Port Alberni could see the creation of up to 20 new jobs as a result of the $8-billion federal ship-building contract that was awarded to North Vancouver firm Seaspan Marine Corp. on Wednesday.
The contract to build five coast guard ships, three navy support ships and an ice breaker vessel was awarded to Seaspan in a federal announcement made on Wednesday afternoon.
The heftier $25-billion combat-vessel contract went to Halifax-based Irving Shipbuilding.
The third bidder — Davie Shipyard of Quebec — came away empty handed.
Local firm Alberni Engineering is partnered with Nanaimo Ship Yard Group, which was part of Seaspan’s bid as a sub-contractor.
Seaspan plans to do the bulk of the shipbuilding at its Vancouver yard beginning late 2012, early 2013, while 15 to 20 per cent of the workload will fall to Victoria Shipyards.
Alberni won’t be building any of the new ships per se, but will benefit from trickle down work.
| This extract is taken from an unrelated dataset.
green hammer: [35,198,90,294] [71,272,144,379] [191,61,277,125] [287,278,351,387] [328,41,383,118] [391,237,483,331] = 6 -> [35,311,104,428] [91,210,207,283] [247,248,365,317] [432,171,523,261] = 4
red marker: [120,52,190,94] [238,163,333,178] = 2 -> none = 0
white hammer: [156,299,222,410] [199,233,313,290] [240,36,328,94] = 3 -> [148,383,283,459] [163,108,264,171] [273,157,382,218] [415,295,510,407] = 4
Seaspan already repairs and maintains a fleet of ships at its facilities but will have to make room in their yards to undertake the new work.
“Their traditional work will go to the smaller yards and we’ll likely pick up some of it,” Alberni Engineering manager Steve Dunagan said.
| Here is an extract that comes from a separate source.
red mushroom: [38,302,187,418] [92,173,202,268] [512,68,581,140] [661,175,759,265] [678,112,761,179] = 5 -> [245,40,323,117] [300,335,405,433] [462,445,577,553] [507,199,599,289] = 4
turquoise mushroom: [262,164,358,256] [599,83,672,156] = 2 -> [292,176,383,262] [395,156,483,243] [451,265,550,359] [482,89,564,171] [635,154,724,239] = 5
“I can see some things start to happen in the new year.”
The new work will create at least 20 new machining and fabricating jobs at Alberni Engineering. The company is already operating at capacity and further apprenticeships will be in order.
“We’ve already got a couple of apprentices and we’ll likely have more now,” Dunagan said.
Alberni Engineering has extensive experience in the shipbuilding and maintenance business. Most recently, it built two 50-foot aluminum pollution response vessels that will be used by the Canadian Coat Guard in Richmond and Prince Rupert. That particular contract created about 10 full-time temporary jobs, Dunagan said.
The city supported Seaspan’s bid with a letter of support to the federal government. “The mayor of Nanaimo and I are sending a letter to Seaspan congratulating them and reminding them of our support,” Port Alberni Mayor Ken McRae said.
The Valley could see a boon similar to that when the former fast ferries were built. “A lot of work came here then and I hope we see the same thing happen now,” McRae said.
The work is a win for B.C. since it will inject billions of dollars into the economy and create an average of 4,000 jobs over the next eight years, according to Seaspan.
“It tells us that Canada works, so B.C. can get to work,” Premier Christy Clark said at a meeting of the B.C. Liberal caucus.
“Eight billion dollars spent on shipbuilding, on the suppliers, $8 billion spent throughout the economy, and not just British Columbia’s economy.”